What the task needs is the data below, written out verbatim.

⟨

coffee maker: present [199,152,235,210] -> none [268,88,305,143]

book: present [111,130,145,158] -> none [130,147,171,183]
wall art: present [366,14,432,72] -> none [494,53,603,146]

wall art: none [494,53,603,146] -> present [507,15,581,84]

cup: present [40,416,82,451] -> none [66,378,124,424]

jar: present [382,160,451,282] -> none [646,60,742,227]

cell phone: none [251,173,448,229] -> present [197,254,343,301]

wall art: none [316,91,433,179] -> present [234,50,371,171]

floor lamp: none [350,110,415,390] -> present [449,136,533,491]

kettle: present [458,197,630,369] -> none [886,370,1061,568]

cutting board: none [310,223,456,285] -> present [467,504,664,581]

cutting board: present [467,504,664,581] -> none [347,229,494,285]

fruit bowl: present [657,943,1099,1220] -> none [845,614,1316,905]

⟩

Finished exercise —
coffee maker: present [199,152,235,210] -> none [268,88,305,143]

book: present [111,130,145,158] -> none [130,147,171,183]
wall art: present [366,14,432,72] -> none [494,53,603,146]

wall art: none [494,53,603,146] -> present [507,15,581,84]

cup: present [40,416,82,451] -> none [66,378,124,424]

jar: present [382,160,451,282] -> none [646,60,742,227]

cell phone: none [251,173,448,229] -> present [197,254,343,301]

wall art: none [316,91,433,179] -> present [234,50,371,171]

floor lamp: none [350,110,415,390] -> present [449,136,533,491]

kettle: present [458,197,630,369] -> none [886,370,1061,568]

cutting board: none [310,223,456,285] -> present [467,504,664,581]

cutting board: present [467,504,664,581] -> none [347,229,494,285]

fruit bowl: present [657,943,1099,1220] -> none [845,614,1316,905]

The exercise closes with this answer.